Overview

Pharmacokinetic Study of Minocycline in Patients With Pulmonary Nontuberculous Mycobacterial Disease

Status:
Not yet recruiting
Trial end date:
2024-09-22
Target enrollment:
0
Participant gender:
All
Summary
Antimycobacterial treatment of M. avium complex pulmonary disease (MAC-PD) has suboptimal cure rates and is challenging due to frequent adverse drug reactions and drug-drug interactions. Hence, there is an urgent need for improved treatment regimens with effective and tolerable antibiotics. Minocycline is a well-tolerated, orally administered tetracycline-type antibiotic with in vitro activity against MAC, but pharmacokinetic data in the target population is lacking. Moreover, rifampicin, a strong inducer of cytochrome P450 enzymes involved in drug metabolism and of various drug transporters, is part of the current first-line MAC-PD treatment regimen and has a substantial interaction with doxycycline, a related tetracycline. Pharmacokinetic data in the target population will allow us to propose an appropriate dose of minocycline when co-administered with or without rifampicin Mino-PK is an open label, one-arm, two-period, fixed-order pharmacokinetic study that will assess exposure to minocycline in MAC-PD patients with and without concurrent use of rifampicin. Subjects will receive two 5-day dosing periods of minocycline; the first without and second with concurrent use of rifampicin. Minocycline plasma concentrations will be determined after both dosing periods.
Phase:
Phase 2
Accepts Healthy Volunteers?
No
Details
Lead Sponsor:
Radboud University Medical Center
Treatments:
Minocycline
Criteria
Inclusion Criteria:

- 2020 guideline (ATS/ERS/ESCMID/IDSA) diagnostic criteria for nontuberculous
mycobacterial pulmonary disease are met, i.e. the patient is symptomatic, has nodules,
bronchiectasis or fibro-cavitary lesions seen on (HR)CT scan of the lungs and ≥2
positive sputum cultures or one positive bronchoalveolar lavage culture of the same M.
avium complex species.

- At least one of the positive cultures must be done in the last 4 months before
inclusion.

- The subject is eligible to start the guideline-recommended rifampicin-based regimen
according to the treating physician.

- Age ≥ 18 years.

- Signed and dated patient informed consent.

Exclusion Criteria:

- A relevant medical history or current condition that might interfere with drug
absorption, distribution, metabolism or excretion (i.e. chronic gastro-intestinal
disease, renal or hepatic disease).

- Diagnosed with cystic fibrosis (as this may affect the pharmacokinetics of drugs).
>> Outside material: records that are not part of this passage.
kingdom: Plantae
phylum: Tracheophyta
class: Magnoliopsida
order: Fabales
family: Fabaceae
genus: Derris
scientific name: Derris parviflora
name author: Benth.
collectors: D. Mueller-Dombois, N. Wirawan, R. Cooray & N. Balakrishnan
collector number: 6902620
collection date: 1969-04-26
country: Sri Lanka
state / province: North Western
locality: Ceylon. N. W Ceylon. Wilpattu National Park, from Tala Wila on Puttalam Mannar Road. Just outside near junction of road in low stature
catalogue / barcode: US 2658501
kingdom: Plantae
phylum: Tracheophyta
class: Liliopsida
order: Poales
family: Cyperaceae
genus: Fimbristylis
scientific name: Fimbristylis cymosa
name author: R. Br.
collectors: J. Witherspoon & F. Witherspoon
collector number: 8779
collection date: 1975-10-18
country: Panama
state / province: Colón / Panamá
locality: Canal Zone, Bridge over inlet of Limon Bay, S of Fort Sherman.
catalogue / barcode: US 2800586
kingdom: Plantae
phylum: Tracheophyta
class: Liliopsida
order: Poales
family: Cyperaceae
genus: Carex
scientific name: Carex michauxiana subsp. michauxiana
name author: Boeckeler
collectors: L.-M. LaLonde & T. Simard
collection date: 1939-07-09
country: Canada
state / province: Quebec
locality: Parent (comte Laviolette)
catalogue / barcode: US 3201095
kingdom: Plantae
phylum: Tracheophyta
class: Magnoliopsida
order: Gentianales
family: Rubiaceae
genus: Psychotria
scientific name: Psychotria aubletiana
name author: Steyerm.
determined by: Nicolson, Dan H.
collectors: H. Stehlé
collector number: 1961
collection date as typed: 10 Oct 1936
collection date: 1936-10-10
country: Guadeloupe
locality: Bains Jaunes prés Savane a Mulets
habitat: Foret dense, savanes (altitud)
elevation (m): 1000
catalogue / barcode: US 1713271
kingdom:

- Pregnant or breastfeeding (contra-indications for minocycline) or inadequate
contraceptive measures (in view of the administration of rifampicin which interacts
with oral contraceptive drugs, adequate contraceptive measures are abstinence from
sexual activities and barrier methods).

- Use of drugs that cause a relevant drug interaction with minocycline, i.e. oral
magnesium, , bismuth, aluminium, calcium, zinc or iron containing formulations,
antacid drugs and drugs besides rifampicin that are strong inducers of metabolic
enzymes, including barbiturates, carbamazepin and phenytoin (as judged by the
investigators).

- ALAT > 3 times the upper limit of normal (normal <45 U/l).

- ASAT > 3 times the upper limit of normal (normal <35 U/l).

- An abnormal serum creatinine level (defined as a level that is higher than the upper
limit of normal, i.e. >110 umol/l).

- Active alcohol abuse.

- Hypersensitivity to minocycline or to other tetracycline antibiotics.